* EXERCISE REQUIREMENTS:
Where the word "Stickers" shows up in the entries below, please copy the whole line.

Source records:
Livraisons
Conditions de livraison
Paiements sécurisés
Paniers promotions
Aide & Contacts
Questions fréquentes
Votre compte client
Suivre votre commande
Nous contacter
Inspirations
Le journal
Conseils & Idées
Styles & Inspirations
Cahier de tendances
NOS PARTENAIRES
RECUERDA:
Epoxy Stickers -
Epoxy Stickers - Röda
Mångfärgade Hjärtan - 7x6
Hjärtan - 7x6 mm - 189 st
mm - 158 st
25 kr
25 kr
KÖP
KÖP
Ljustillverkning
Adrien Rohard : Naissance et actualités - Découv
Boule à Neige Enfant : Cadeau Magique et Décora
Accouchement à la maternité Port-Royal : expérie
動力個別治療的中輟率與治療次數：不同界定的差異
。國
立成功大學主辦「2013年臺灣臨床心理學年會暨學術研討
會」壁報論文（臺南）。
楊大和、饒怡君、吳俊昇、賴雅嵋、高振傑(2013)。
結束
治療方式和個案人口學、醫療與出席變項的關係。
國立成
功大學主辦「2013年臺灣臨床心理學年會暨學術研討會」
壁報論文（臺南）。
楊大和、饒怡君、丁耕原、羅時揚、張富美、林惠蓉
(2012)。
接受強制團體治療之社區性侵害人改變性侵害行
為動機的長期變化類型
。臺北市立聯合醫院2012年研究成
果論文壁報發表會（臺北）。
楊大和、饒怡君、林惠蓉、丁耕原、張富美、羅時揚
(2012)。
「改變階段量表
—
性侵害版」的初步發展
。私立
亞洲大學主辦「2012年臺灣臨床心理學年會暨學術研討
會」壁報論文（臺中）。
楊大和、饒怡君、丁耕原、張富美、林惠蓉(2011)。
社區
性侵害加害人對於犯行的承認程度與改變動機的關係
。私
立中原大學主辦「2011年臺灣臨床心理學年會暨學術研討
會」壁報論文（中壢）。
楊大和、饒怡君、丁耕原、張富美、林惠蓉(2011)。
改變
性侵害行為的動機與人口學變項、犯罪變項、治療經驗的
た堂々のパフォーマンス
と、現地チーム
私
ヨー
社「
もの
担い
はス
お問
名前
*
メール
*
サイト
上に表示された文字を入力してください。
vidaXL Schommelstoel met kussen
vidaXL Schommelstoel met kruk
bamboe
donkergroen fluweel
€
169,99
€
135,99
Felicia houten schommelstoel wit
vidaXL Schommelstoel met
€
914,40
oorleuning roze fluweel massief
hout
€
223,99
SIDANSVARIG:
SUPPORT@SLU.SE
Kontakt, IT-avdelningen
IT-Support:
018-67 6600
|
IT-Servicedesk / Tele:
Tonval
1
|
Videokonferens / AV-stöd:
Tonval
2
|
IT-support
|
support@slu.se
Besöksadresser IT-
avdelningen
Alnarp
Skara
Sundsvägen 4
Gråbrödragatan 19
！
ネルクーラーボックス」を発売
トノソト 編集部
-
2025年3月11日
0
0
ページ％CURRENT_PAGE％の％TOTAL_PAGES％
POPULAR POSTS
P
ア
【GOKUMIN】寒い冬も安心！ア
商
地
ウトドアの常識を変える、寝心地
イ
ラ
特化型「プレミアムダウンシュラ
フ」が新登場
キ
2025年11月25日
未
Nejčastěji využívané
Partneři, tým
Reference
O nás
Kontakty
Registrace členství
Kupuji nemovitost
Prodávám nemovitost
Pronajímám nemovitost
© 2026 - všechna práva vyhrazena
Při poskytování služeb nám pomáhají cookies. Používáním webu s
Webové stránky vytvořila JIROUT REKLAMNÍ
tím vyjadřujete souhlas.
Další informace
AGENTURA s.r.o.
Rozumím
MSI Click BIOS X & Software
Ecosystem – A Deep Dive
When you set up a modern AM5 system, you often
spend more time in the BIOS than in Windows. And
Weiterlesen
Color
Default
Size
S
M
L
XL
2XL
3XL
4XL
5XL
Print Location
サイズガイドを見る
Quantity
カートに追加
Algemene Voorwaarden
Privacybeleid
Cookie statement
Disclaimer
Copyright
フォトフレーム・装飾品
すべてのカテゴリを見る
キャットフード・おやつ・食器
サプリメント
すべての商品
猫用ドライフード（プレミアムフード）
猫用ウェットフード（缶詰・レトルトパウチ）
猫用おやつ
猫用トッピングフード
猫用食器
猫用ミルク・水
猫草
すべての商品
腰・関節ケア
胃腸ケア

* TASK ANSWER:
Epoxy Stickers -
Epoxy Stickers - Röda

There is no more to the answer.